Advanced15 min read

Monitoring & Logging

Monitor Kubernetes clusters and applications — Prometheus metrics, centralized logging, health probes, and resource management.

Prometheus and Metrics

Prometheus collects time-series metrics from Kubernetes components and applications. Install via kube-prometheus-stack Helm chart for a complete monitoring stack with Grafana dashboards and Alertmanager.

Kubernetes exposes metrics from kubelet, API server, and cAdvisor. Application metrics require instrumentation libraries (prometheus/client_golang, prom-client for Node.js).
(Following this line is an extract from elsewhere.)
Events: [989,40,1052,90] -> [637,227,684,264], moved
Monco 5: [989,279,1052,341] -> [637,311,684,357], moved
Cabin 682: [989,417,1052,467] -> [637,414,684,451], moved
kube-prometheus-stack is the standard monitoring installation
Grafana dashboards visualize cluster and application metrics
Alertmanager routes alerts to PagerDuty, Slack, or email

# ServiceMonitor for Prometheus Operator
apiVersion: monitoring.coreos.com/v1
kind: ServiceMonitor
metadata:
  name: web-app
spec:
  selector:
    matchLabels:
      app: web
  endpoints:
    - port: metrics
      interval: 30s

Centralized Logging

Aggregate pod logs with ELK (Elasticsearch, Logstash, Kibana), Loki (Grafana-native), or cloud logging (CloudWatch, Stackdriver). Fluent Bit or Promtail collects logs from each node.

Structured JSON logging from applications enables powerful filtering and correlation. Include request IDs, pod name, and namespace in log entries.
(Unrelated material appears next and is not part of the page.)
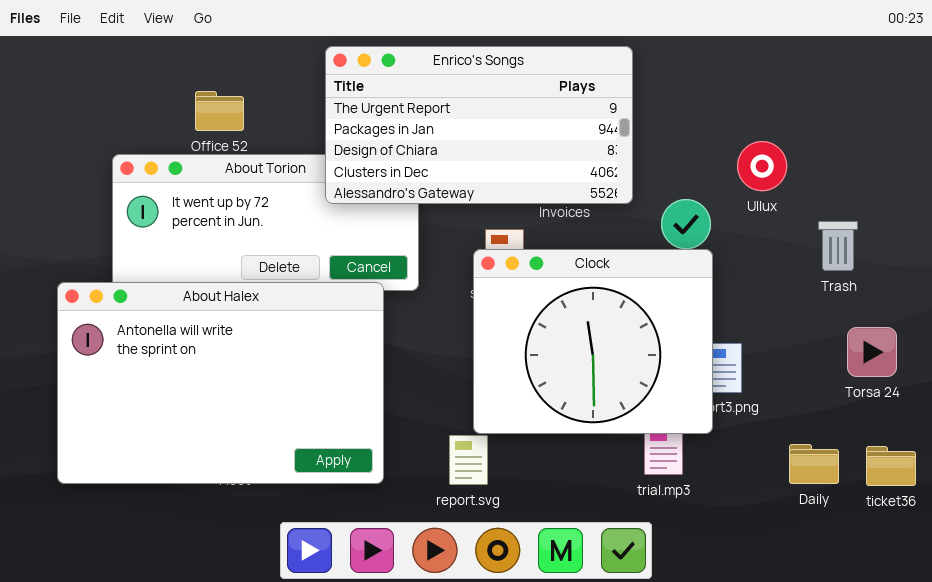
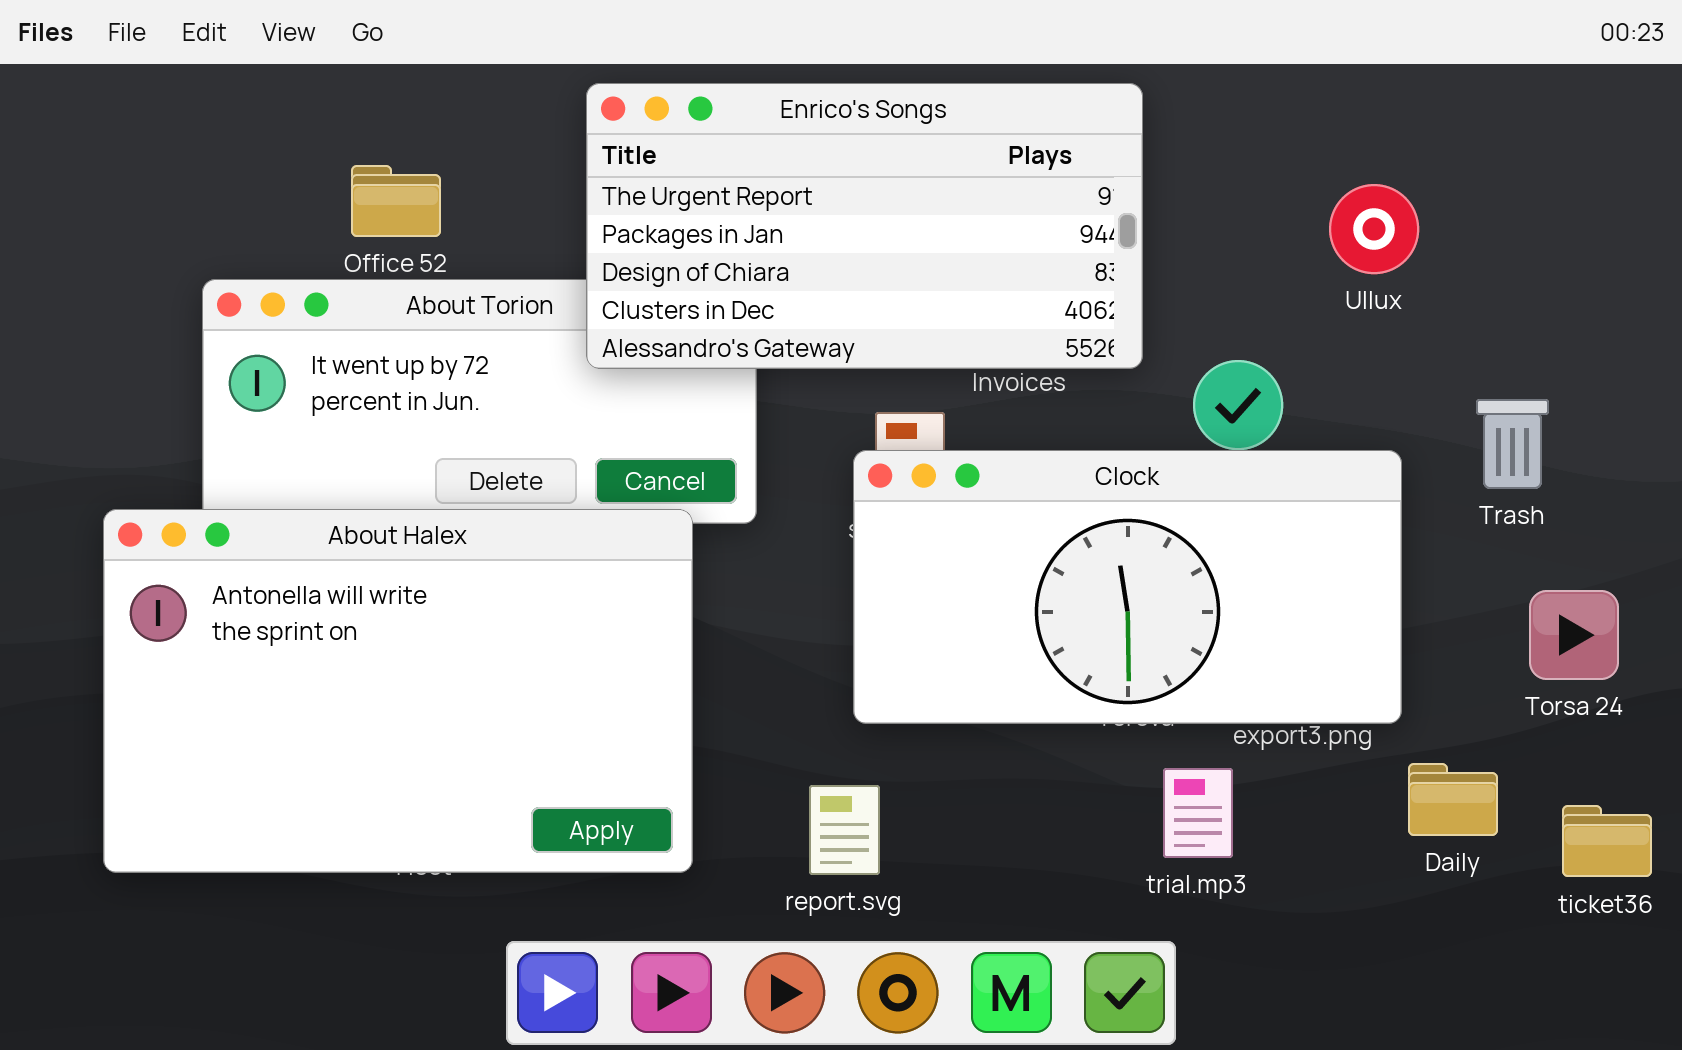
Ullux: [737,141,787,191] -> [1329,184,1419,274], moved
Clock: [473,249,713,434] -> [853,450,1402,724], resized
Daily: [789,444,839,484] -> [1408,763,1498,836], moved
# Fluent Bit DaemonSet collects logs from all nodes
# Logs flow: Pod stdout → Node /var/log/containers → Fluent Bit → Loki/ES

# Query logs with LogCLI (Loki)
logcli query '{namespace="production", app="web"}' --limit=50

Liveness and Readiness Probes

Liveness probes detect crashed containers — failures trigger restarts. Readiness probes detect when a container can accept traffic — failures remove the pod from service endpoints.
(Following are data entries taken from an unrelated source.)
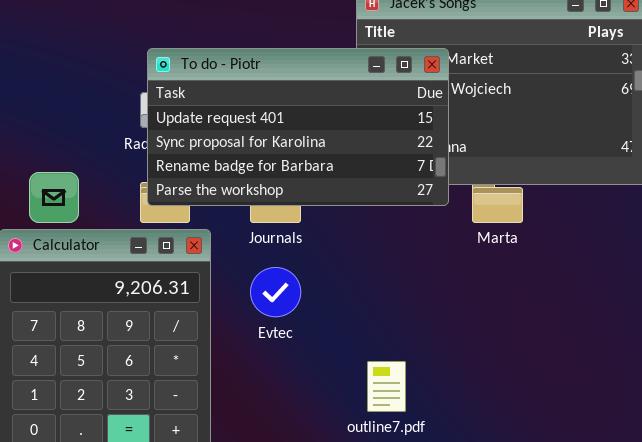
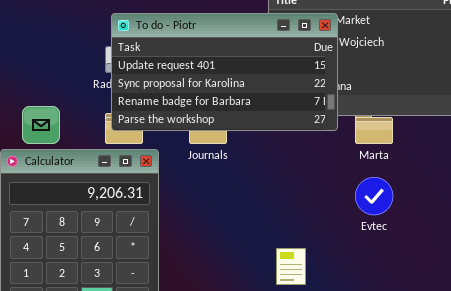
Evtec: [250,267,301,317] -> [355,177,393,215], moved

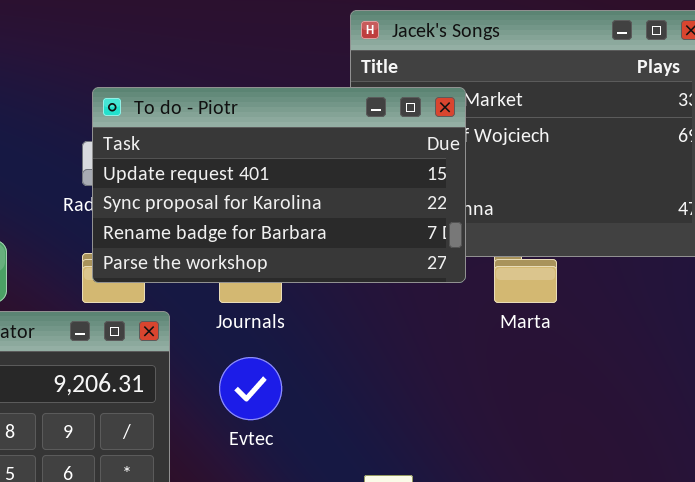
Evtec: [355,177,393,215] -> [219,357,282,420], moved

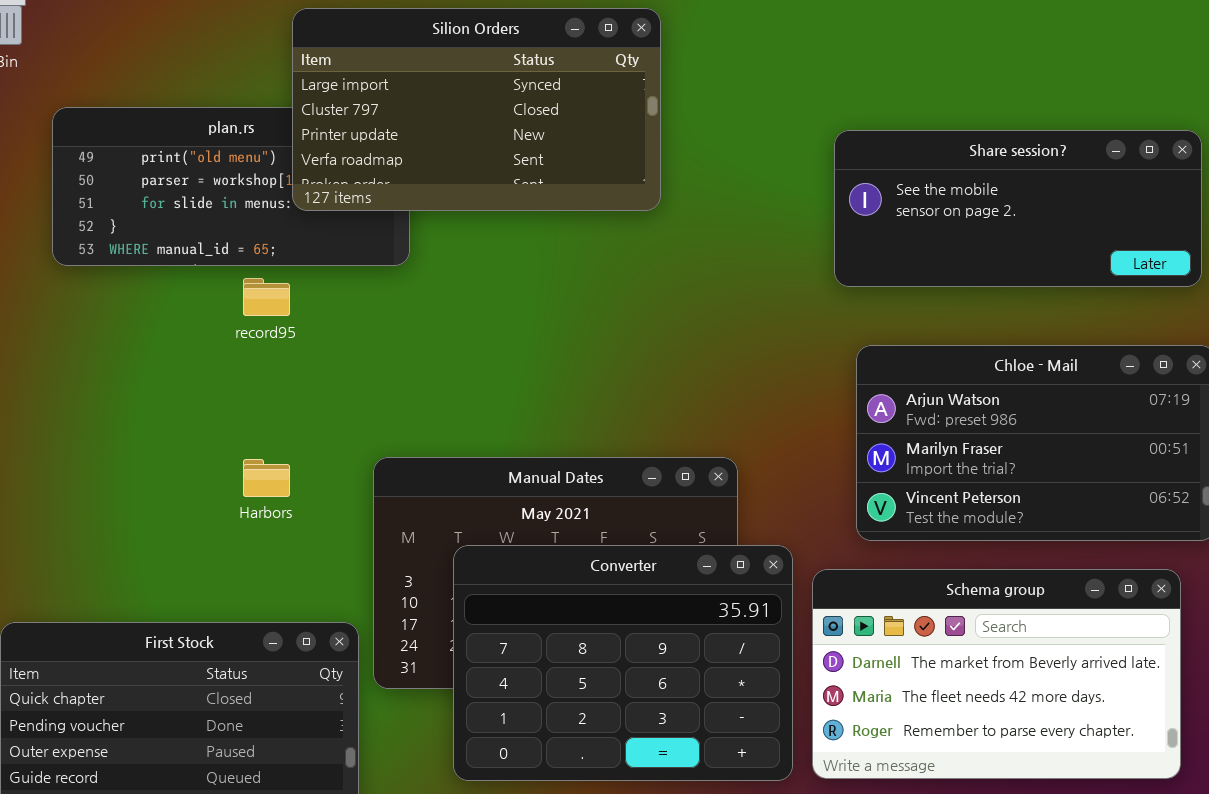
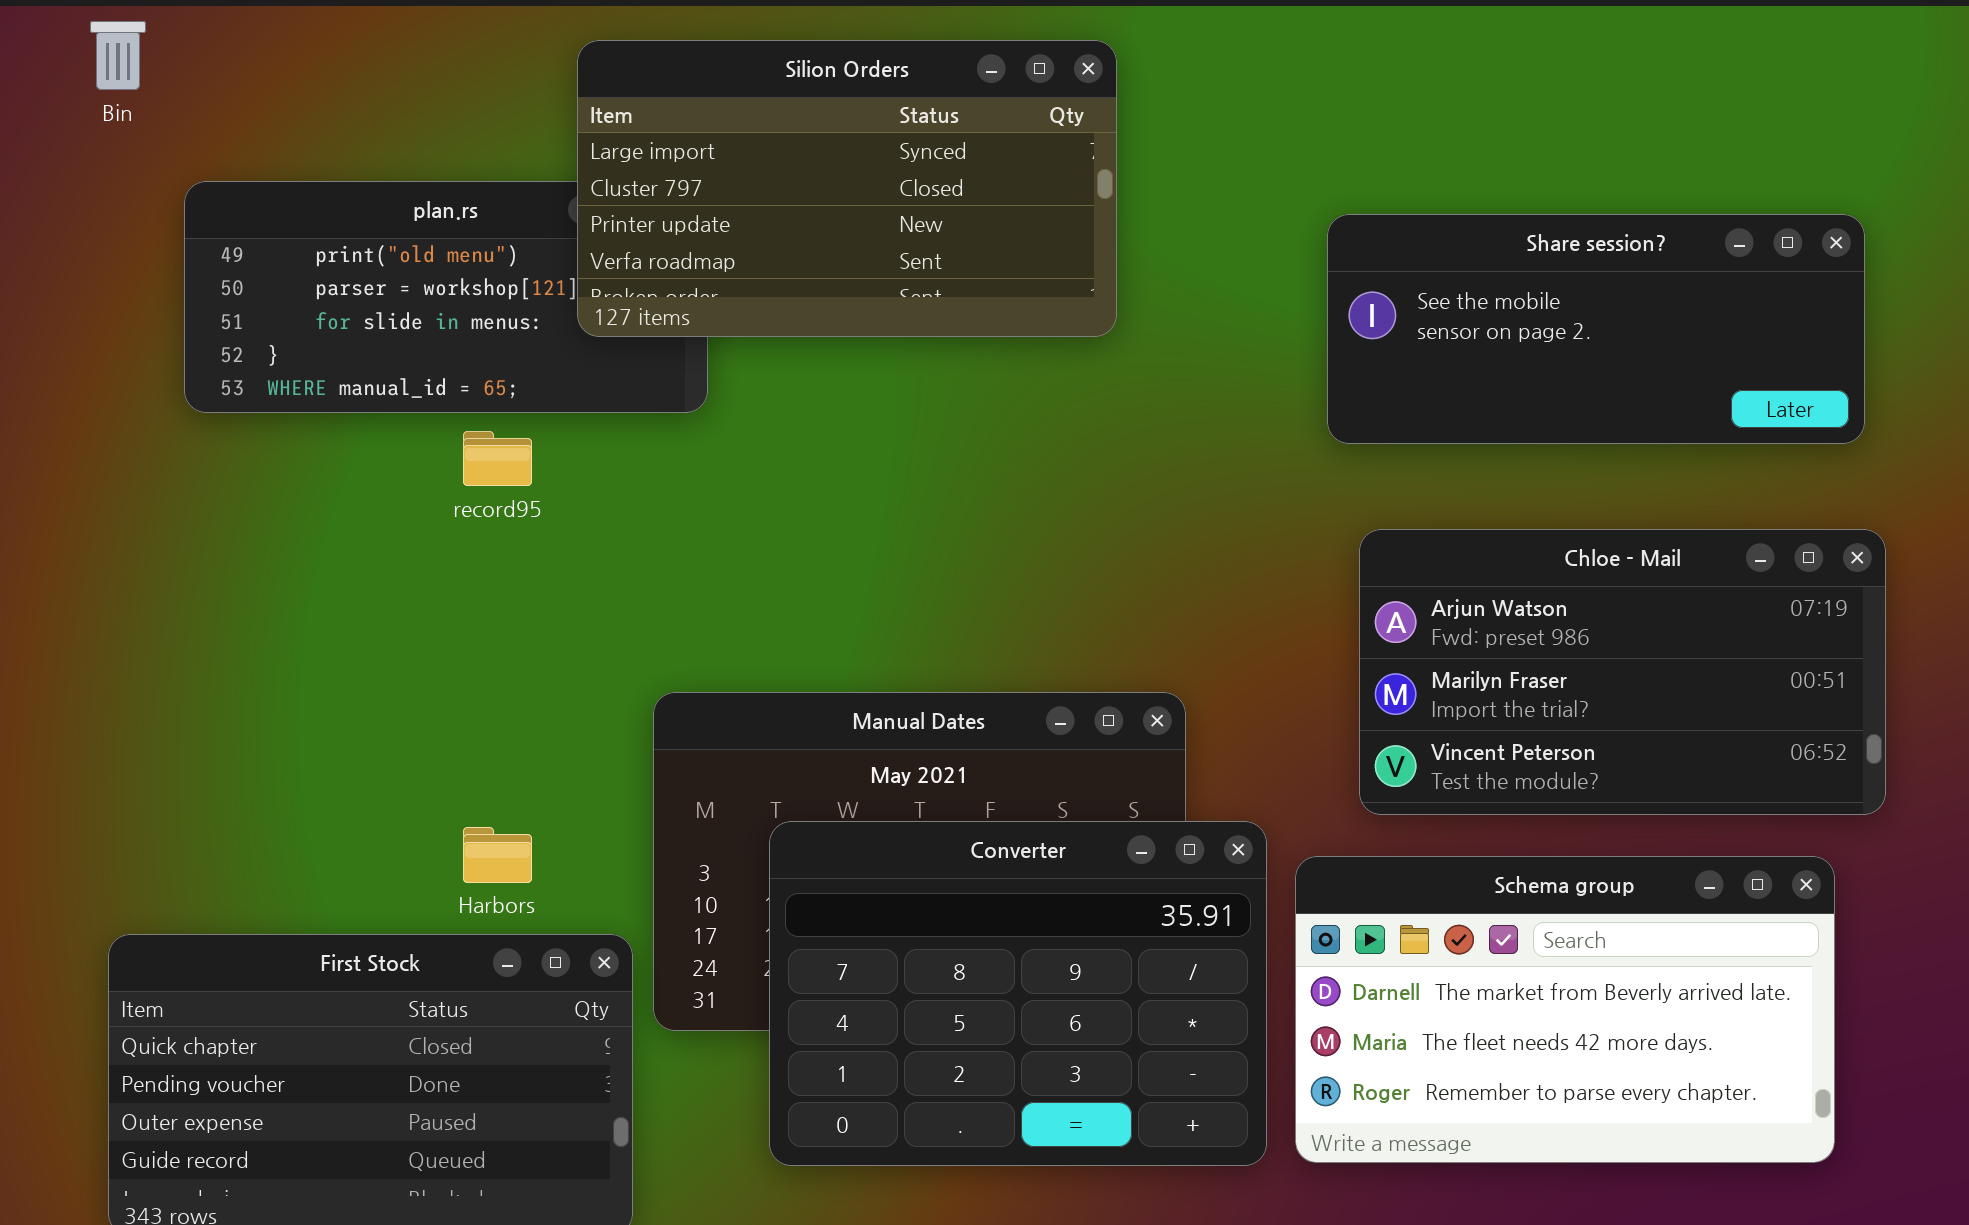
Silion Orders: [292,8,661,211] -> [577,40,1117,337], moved
Harbors: [243,459,290,497] -> [463,827,532,883], moved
Use different endpoints: /health/live for liveness, /health/ready for readiness. Readiness should check dependencies (database, cache). Liveness should only check if the process itself is alive.

livenessProbe:
  httpGet:
    path: /health/live
    port: 3000
  initialDelaySeconds: 15
  periodSeconds: 10
  failureThreshold: 3

readinessProbe:
  httpGet:
    path: /health/ready
    port: 3000
  initialDelaySeconds: 5
  periodSeconds: 5

Resource Requests and Limits

Requests guarantee minimum resources for scheduling. Limits cap maximum usage. CPU is measured in cores (or millicores: 500m = 0.5 core). Memory is in bytes (256Mi, 1Gi).

Without requests, the scheduler cannot make informed placement decisions. Without limits, one pod can consume all node resources. Always set both.

Requests determine scheduling — pods need a node with available capacity
Limits trigger throttling (CPU) or OOM kill (memory)
Use LimitRanges to enforce defaults per namespace

resources:
  requests:
    cpu: 250m
    memory: 256Mi
  limits:
    cpu: 500m
    memory: 512Mi

Observability Best Practices

Implement the three pillars: metrics (Prometheus), logs (Loki/ELK), and traces (Jaeger/Tempo). Correlate all three with shared trace IDs for effective debugging.

Create runbooks for common alerts. Dashboard per service showing: request rate, error rate, latency (RED method), and resource utilization.